The Collettivo
Something about Mary Quant 2008 - Rock, Punk-funk

Something about Mary Quant

Funk, electro, cazzutamente groove. Interpreti magistrali di un nuovo suono partenopeo (Atari, The Gentlemen's Agreement) decisamente easy, libertario ed ironicamente festaiolo, i The Collettivo incarnano la leggerezza dell'attuale scena che gravita intorno alla città di Napoli e che abbandonate le Posse e le sue forme di militanza musicale, dà il benvenuto al pensiero mutant-disco. "Tonight I feel the king of dancefloor" è il manifesto esistenziale recitato dai cinque ragazzi napoletani in questo esordio per Materia Principale, che con in sottofondo il combat-rock dei Clash (beniamini citati fra i riferimenti possibili) punta a diventare la colonna sonora ideale per nuovi eroi che rockeggiano ma nella sala da ballo.
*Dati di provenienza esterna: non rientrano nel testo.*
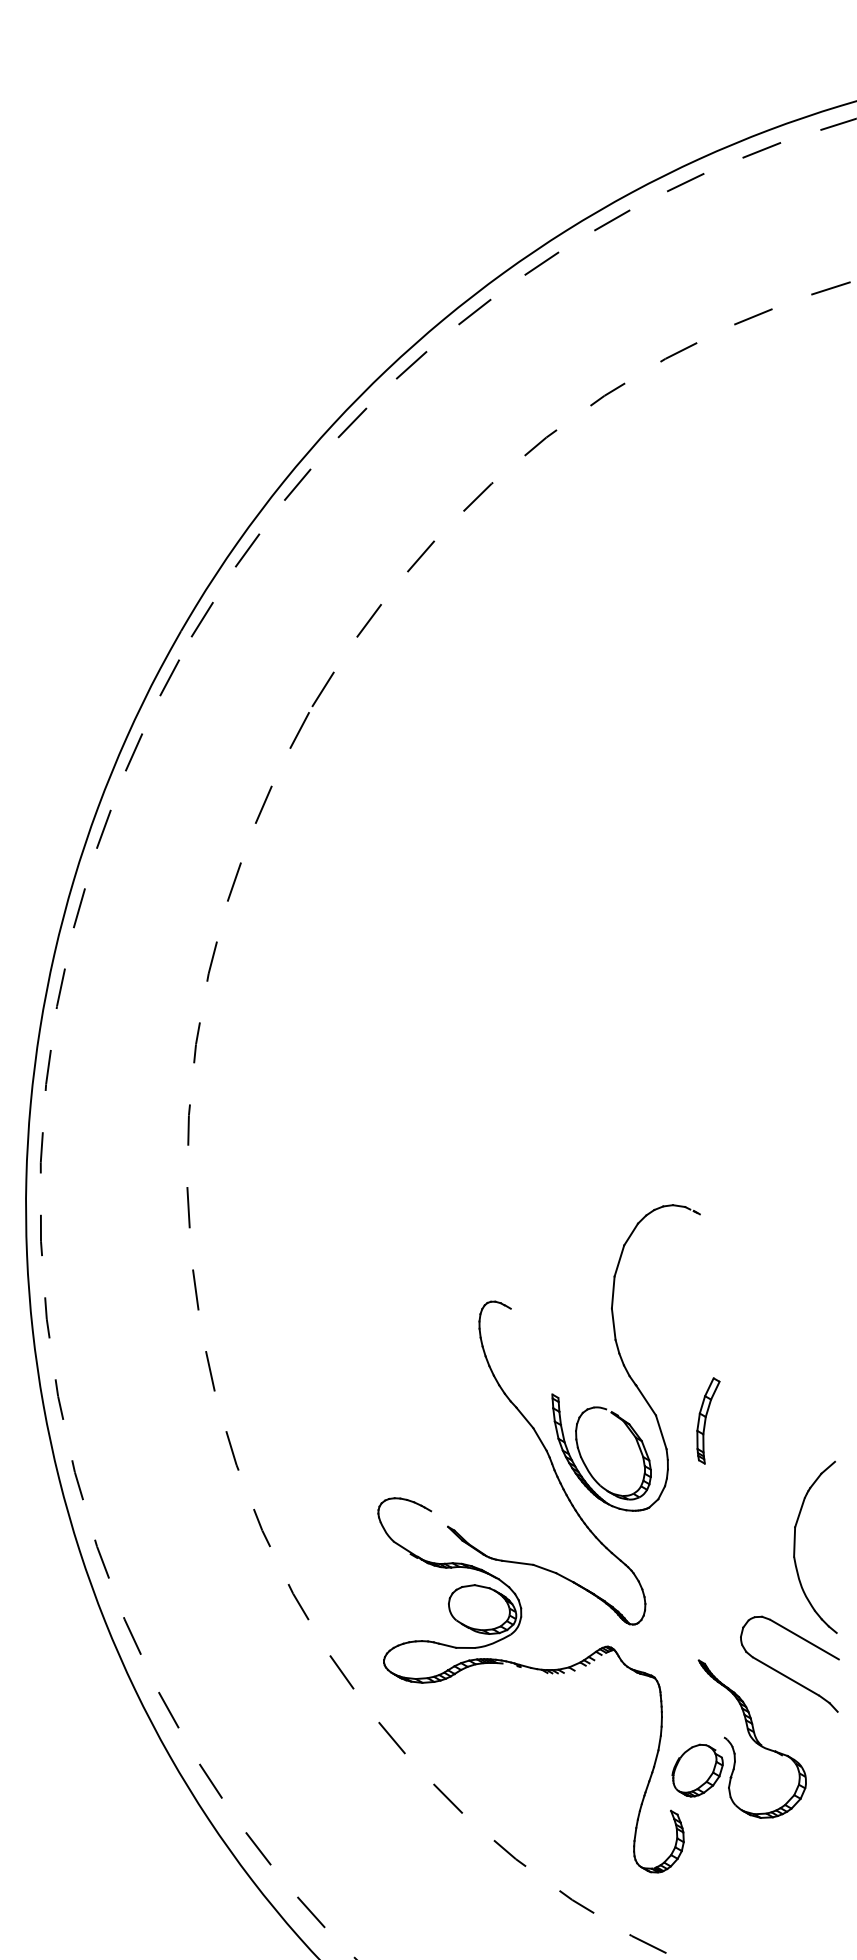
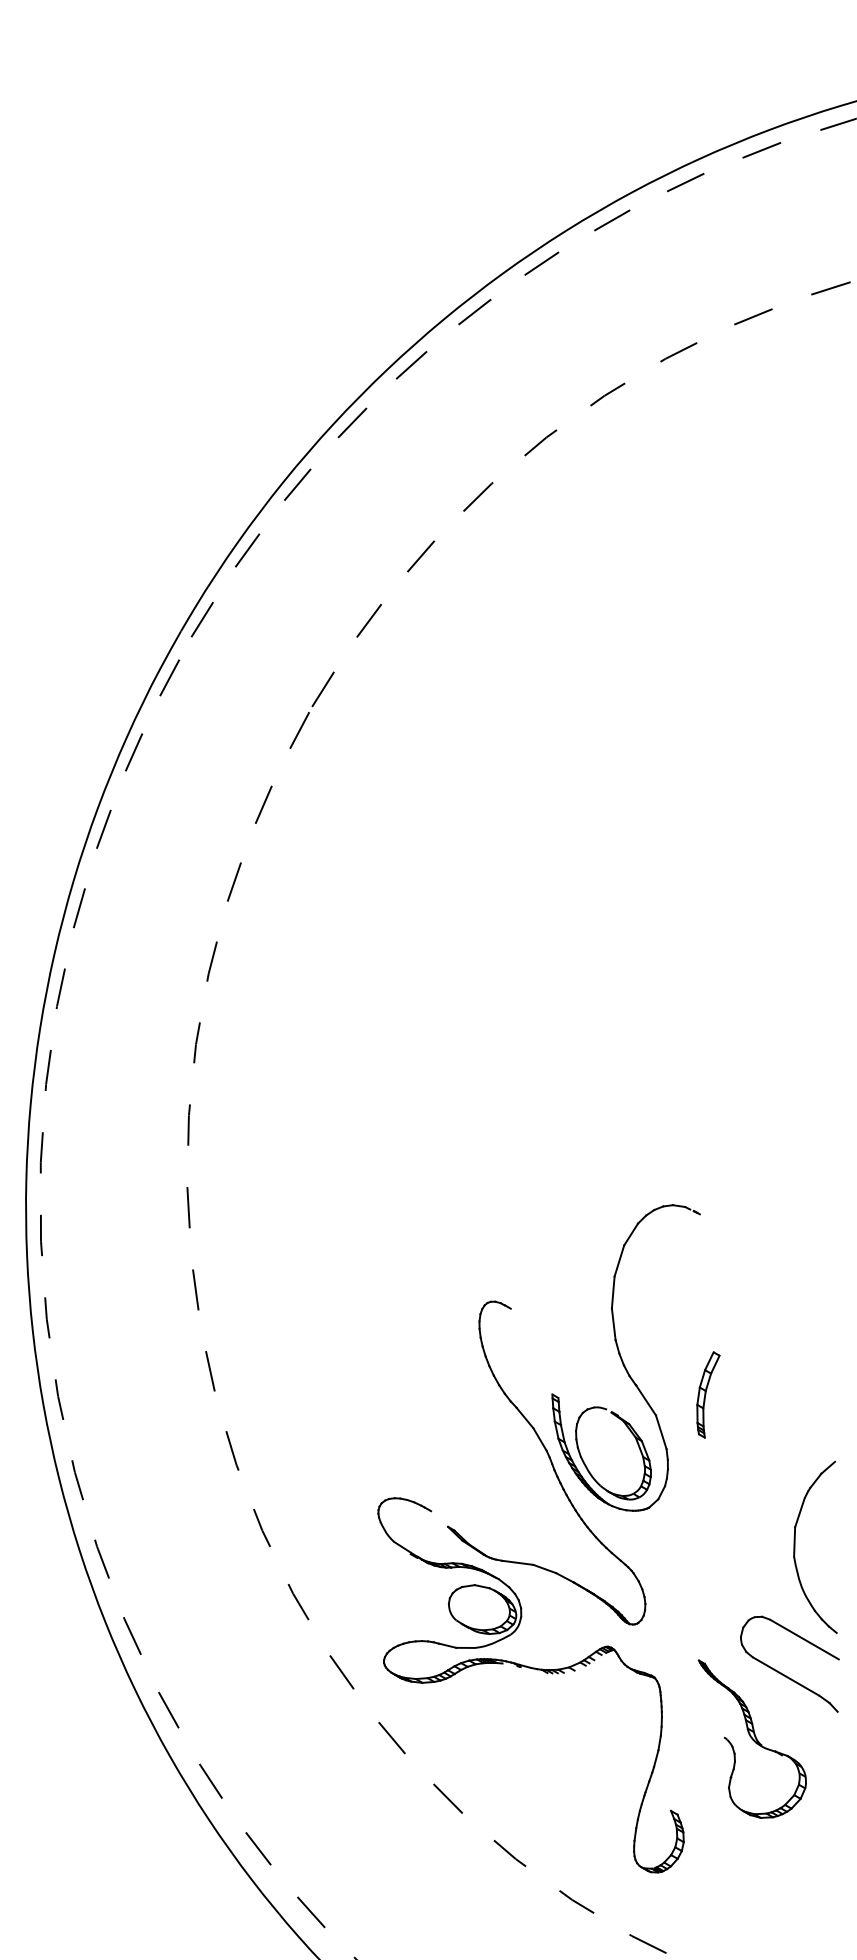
part at (708, 1420) position: (708, 1420) -> (708, 1394)
part at (697, 1770): present -> none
Dedicano dieci tracce affilatissime a Mary Quant e al contributo che la stilista londinese e la sua "minigonna" diedero negli anni 60 al processo di emancipazione femminile, all'esorcismo solenne di decidere del proprio corpo, tanto quanto dei propri pensieri. La freschezza rigenerante del debutto, l'uncino melodico azzeccato: i The Collettivo mostrano un appeal accattivante, senza nessuna pretesa di velleità intellettuale; solo una ferma determinazione a far smuovere le gambe, ad agitare le braccia. Si parte con una micidiale tripletta, tre fendenti ben assestati: "The Dancer", il basso che rotola come meglio non potrebbe di "Selfish", e quelle trovate vocali che tanto fanno pensare ai Kaiser Chiefs in "Does Anybody Want Me?". Così se sono i Franz Ferdinand a far capolino in "Supermen", è il funk che va tanto per la maggiore in questo album a permeare la struttura generale dei brani, mentre i Rapture di "Mirror" vengono saggiamente strattonati nell'invitante "My Sweet Radio". Il pop ammiccante si unisce ai rintocchi new-wave di "Calm down", il tutto unito alle ondate indie-brit di "We Don't like the Muse". La capacità dei The Collettivo di trasformare tutto ciò che incontrano in un party furioso è qui portata ai massimi livelli. Le argomentazioni per buttarsi nella dancefloor ci sono tutte e dunque non resta che dire: "Silenzio signori, perché ora si balla".